I knew nothing about Watson Assistant before I started and I must admit I was pleasently surprised as how easy it use it to create a chat bot. Just like Power Virtual Agent it has an easy to use NoCode graphical designer allowing somebody without any tech skills to create a chat bot.
Watson Assistant create bots in a slightly different manner to Power Virtual Agent. It has the concept of intents that the are used to determine the purpose of the users input. These are like triggers phrases in Virtual Agent Topics. Watson’s use Natural Language Processing (NLP) on the intents to determine what the user’s intention.

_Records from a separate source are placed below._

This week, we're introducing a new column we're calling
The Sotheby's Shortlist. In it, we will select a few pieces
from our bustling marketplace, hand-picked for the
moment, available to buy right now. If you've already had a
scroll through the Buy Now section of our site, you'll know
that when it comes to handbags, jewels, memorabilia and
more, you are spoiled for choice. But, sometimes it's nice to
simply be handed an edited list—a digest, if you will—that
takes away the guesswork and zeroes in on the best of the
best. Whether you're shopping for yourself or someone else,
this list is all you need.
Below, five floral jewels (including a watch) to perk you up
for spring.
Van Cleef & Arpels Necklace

Each intent is prefixed by a # and consists of a set of phrases. Intents can be imported and exported separately from the conversation flows.
Dialogs in Watson are the conversational flows and Watson has a visual designer for creating Dialogs. It has branches that link the processing in that branch to an intent.
Within each branch there are nodes that can be used to respond to the user and to accept input. The designer is not as visually appealing as Power Virtual Agent however you use multiple logical operators like OR conditions on a node line.
Power Virtual Agent recently introduced the concept of entities which have existed in Watson Assistant for a while. Entities in Watson are objects that relevant to the users conversation so for example if wanted to buy a product you would create a @product entities for your dialog. Watson has out of the box system entities like @sys-date which can also be used in your bot.
from the users input seems to be one of the strengths of Watson Assistant. So if the user entered “I want an appointment on Friday” Watson could populate the @sys-date entity and but not be able to determine the required time of the appointment and populate the @sys-time entity. The Dialog can then test if the @sys-time is populated and prompt the users accordingly.
Watson Assistant allow you to move your intents and dialogs across environments by exporting and importing them as a Json files. At this point in time Power Virtual Agent does not have support for moving Topics across environments.
In conclusion I must admit I would consider using Watson Assistant if I need to create a chat bot. I think the designer and range of channels supported in Power Virtual Agent is superior however Watson Assistant is significantly cheaper and Natural Language Processing (NLP) engine does seem to be better.
There are other factors to consider when selecting a bot platform such as integration and authentication but I am not going to cover those in this post. I did try to call a Power Automate Flow from my Watson Assistant bot by using a Web Hook but got a 400 error and I am currently trying to figure this out.